A DOJ’s Inspector General has confirmed that at least 26 FBI confidential informants were in Washington D.C. on January 6th 2021 during the Capitol riot. The Inspector General also added that there wasn’t evidence of undercover bureau agents present.
CNN took that note and ran with it, headlining their article “No undercover FBI agents were at the January 6 US Capitol riot, watchdog reports,” while the New York Post and most other mainstream outlets reported something along the lines of “DOJ watchdog says FBI had 26 confidential sources in DC for Jan. 6 riot.”
Per the report, 4 informants entered the Capitol, 13 went into restricted areas, and only 9 had not engaged in some form of illegal activity.
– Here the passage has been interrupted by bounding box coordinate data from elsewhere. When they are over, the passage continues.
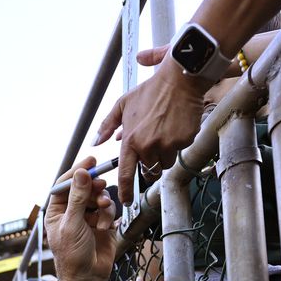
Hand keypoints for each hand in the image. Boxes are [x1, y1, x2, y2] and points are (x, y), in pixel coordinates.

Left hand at [45, 157, 118, 280]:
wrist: (87, 278)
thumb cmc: (72, 256)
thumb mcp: (72, 224)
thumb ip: (77, 197)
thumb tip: (80, 173)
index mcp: (57, 211)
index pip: (64, 184)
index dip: (77, 171)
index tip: (90, 161)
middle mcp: (71, 212)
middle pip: (83, 188)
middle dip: (93, 186)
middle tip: (101, 184)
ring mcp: (87, 218)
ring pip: (97, 197)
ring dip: (102, 201)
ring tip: (103, 208)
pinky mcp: (102, 224)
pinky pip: (108, 210)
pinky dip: (108, 216)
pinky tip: (104, 227)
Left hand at [95, 58, 206, 203]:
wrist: (179, 80)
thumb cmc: (150, 91)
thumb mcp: (123, 104)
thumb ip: (108, 125)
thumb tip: (96, 142)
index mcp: (131, 140)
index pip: (125, 173)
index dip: (125, 190)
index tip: (125, 200)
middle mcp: (148, 146)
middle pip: (150, 169)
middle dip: (150, 162)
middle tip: (153, 145)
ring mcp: (168, 145)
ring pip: (165, 162)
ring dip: (164, 154)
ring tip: (164, 132)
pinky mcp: (184, 141)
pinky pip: (180, 150)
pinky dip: (178, 142)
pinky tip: (176, 125)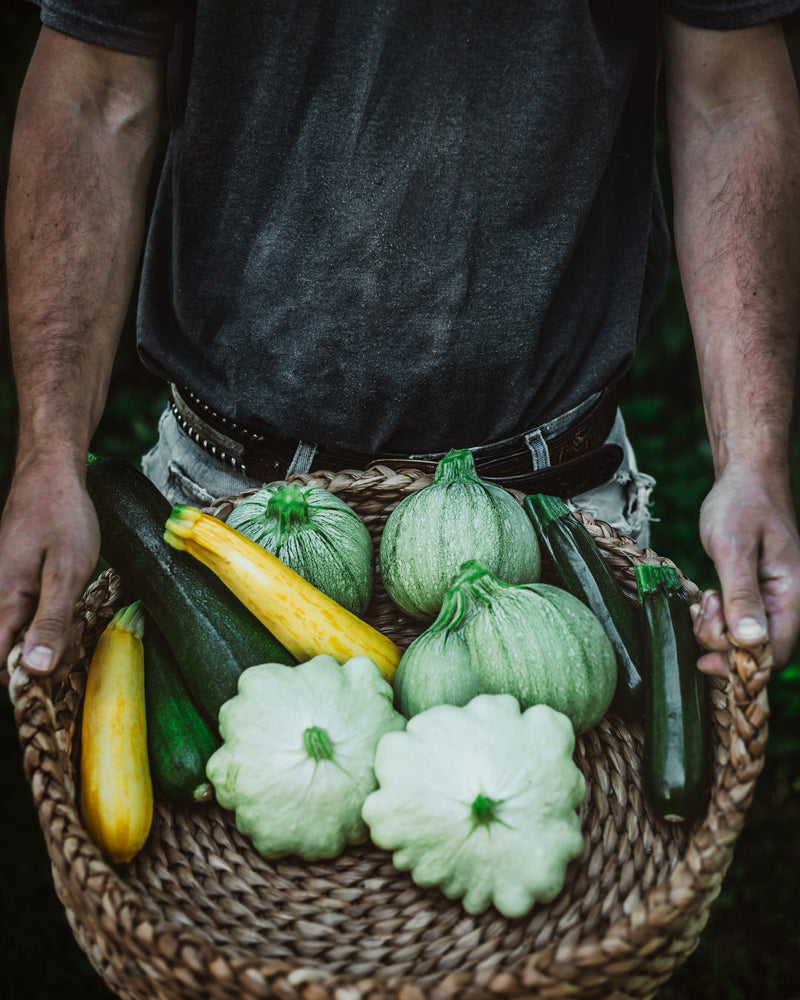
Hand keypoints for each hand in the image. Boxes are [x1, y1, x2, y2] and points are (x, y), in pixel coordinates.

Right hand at [0, 456, 99, 685]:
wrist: (51, 473)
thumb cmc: (61, 516)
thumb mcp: (67, 571)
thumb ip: (51, 621)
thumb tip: (36, 670)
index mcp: (3, 602)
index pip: (0, 665)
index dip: (30, 676)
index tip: (62, 665)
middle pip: (13, 654)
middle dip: (47, 657)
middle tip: (78, 636)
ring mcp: (5, 589)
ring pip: (23, 634)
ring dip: (53, 636)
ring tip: (78, 618)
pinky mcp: (17, 582)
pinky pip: (29, 614)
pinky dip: (52, 617)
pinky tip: (73, 605)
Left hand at [692, 461, 799, 674]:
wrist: (745, 475)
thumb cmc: (741, 504)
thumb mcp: (733, 548)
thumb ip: (742, 595)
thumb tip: (749, 642)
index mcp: (793, 595)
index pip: (774, 654)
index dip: (739, 665)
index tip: (705, 657)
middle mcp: (789, 602)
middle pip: (757, 651)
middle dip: (722, 642)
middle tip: (701, 611)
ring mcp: (774, 598)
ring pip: (745, 638)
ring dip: (717, 629)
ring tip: (702, 600)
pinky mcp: (758, 592)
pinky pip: (739, 621)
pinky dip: (718, 617)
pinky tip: (704, 601)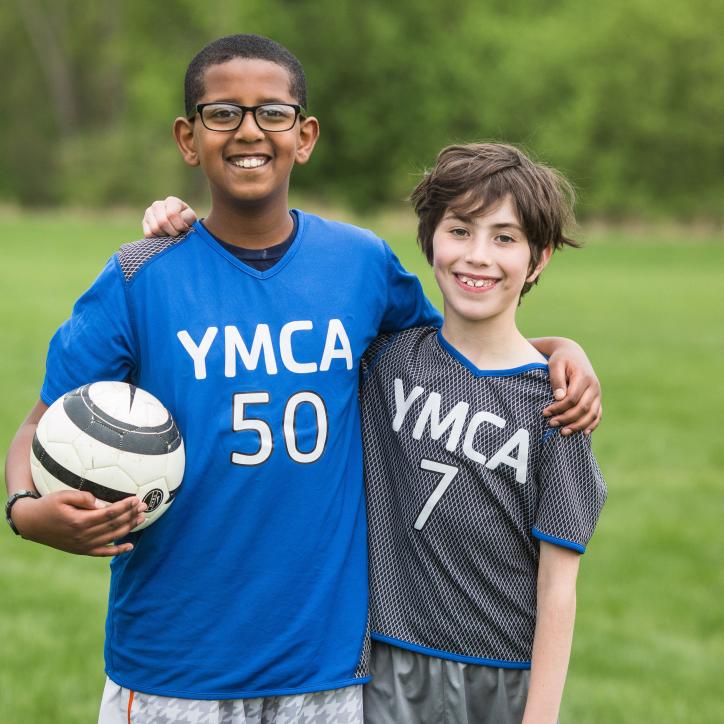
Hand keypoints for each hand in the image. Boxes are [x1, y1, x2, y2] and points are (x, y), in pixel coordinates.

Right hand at [10, 490, 146, 556]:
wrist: (30, 523)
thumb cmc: (47, 505)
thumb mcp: (62, 495)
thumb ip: (83, 498)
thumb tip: (101, 503)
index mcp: (79, 521)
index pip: (109, 513)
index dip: (124, 506)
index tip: (136, 499)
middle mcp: (83, 536)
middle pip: (114, 525)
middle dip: (131, 515)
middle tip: (145, 506)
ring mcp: (82, 545)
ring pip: (112, 537)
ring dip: (129, 528)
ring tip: (142, 518)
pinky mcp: (81, 550)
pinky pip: (102, 553)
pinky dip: (117, 550)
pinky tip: (129, 546)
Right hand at [142, 196, 196, 237]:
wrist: (178, 226)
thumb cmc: (186, 221)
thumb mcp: (191, 218)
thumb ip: (189, 217)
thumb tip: (182, 222)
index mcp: (171, 201)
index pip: (172, 214)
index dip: (179, 226)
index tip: (184, 229)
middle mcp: (158, 204)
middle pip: (163, 222)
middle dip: (172, 232)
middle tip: (177, 233)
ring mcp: (149, 212)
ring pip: (155, 229)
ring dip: (165, 235)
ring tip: (170, 233)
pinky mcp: (144, 222)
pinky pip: (149, 234)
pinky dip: (157, 238)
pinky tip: (163, 234)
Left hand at [543, 343, 601, 435]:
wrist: (572, 353)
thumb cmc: (561, 359)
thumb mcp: (555, 364)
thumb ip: (557, 379)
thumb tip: (559, 397)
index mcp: (584, 377)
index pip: (572, 398)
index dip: (559, 408)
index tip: (545, 413)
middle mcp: (594, 386)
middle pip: (582, 408)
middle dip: (566, 419)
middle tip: (551, 424)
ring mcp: (598, 393)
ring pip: (592, 414)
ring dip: (578, 426)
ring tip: (562, 432)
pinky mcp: (597, 398)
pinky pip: (598, 414)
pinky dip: (592, 424)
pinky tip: (584, 433)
The report claimed that the FBI had no employees present at the riot, despite also admitting that informants were present. While informants may not be directly on the FBI’s payroll, they are likely contractors or receiving some other form of compensation for information they provide to the agency. CNN confirmed, that those agents were paid sources - making them by all means “employees.”
While these folks may not be on a W2 for the bureau, they work for the bureau, as contractors or otherwise.
Furthermore, the Inspector General’s office claims that informants were not authorized to enter the Capitol or any other restricted area. It underscored that informants were not directed by the bureau to break the law. This begs the question, are FBI informants being held to the same legal standard for breaking the law as regular protestors?
The Inspector General’s office also says that the FBI did not canvass all of its field offices for intelligence from assets that could have aided Capitol police, despite lying to Congress and claiming that they had. The report however claims that the lie was “unintentional.”